▶ **WORK INSTRUCTIONS**
Each line of the material, from the first through the one containing "colorectal cancer (adenocarcinoma)", is to be written out exactly.

▶ **STORED DATA**
--------------------------------
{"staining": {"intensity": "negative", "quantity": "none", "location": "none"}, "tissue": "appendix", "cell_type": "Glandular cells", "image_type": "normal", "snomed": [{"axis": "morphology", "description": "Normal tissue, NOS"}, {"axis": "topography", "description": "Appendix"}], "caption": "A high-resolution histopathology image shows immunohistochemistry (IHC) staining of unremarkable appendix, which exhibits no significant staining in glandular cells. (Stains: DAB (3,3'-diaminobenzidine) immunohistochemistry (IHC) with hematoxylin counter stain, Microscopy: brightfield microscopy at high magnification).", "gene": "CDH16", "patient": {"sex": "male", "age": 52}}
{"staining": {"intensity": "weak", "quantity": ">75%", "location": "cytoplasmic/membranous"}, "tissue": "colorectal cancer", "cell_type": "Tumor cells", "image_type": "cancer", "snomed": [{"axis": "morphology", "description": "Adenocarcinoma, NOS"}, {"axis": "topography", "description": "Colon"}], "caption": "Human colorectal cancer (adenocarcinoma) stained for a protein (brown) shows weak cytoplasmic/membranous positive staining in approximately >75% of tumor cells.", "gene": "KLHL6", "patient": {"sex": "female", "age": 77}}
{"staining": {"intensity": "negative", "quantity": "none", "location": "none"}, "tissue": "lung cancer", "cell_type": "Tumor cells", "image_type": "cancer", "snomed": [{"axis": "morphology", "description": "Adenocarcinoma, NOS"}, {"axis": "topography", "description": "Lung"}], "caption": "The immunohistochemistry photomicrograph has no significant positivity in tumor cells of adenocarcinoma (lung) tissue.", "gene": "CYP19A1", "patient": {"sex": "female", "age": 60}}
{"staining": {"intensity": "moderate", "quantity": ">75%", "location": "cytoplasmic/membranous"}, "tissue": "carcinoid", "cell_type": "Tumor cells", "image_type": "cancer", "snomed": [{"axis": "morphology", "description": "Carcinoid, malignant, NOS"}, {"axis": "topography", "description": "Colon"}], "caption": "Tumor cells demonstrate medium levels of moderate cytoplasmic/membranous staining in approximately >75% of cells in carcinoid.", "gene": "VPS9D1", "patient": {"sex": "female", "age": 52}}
--------------------------------
▶ **WRITTEN RESPONSE**
{"staining": {"intensity": "negative", "quantity": "none", "location": "none"}, "tissue": "appendix", "cell_type": "Glandular cells", "image_type": "normal", "snomed": [{"axis": "morphology", "description": "Normal tissue, NOS"}, {"axis": "topography", "description": "Appendix"}], "caption": "A high-resolution histopathology image shows immunohistochemistry (IHC) staining of unremarkable appendix, which exhibits no significant staining in glandular cells. (Stains: DAB (3,3'-diaminobenzidine) immunohistochemistry (IHC) with hematoxylin counter stain, Microscopy: brightfield microscopy at high magnification).", "gene": "CDH16", "patient": {"sex": "male", "age": 52}}
{"staining": {"intensity": "weak", "quantity": ">75%", "location": "cytoplasmic/membranous"}, "tissue": "colorectal cancer", "cell_type": "Tumor cells", "image_type": "cancer", "snomed": [{"axis": "morphology", "description": "Adenocarcinoma, NOS"}, {"axis": "topography", "description": "Colon"}], "caption": "Human colorectal cancer (adenocarcinoma) stained for a protein (brown) shows weak cytoplasmic/membranous positive staining in approximately >75% of tumor cells.", "gene": "KLHL6", "patient": {"sex": "female", "age": 77}}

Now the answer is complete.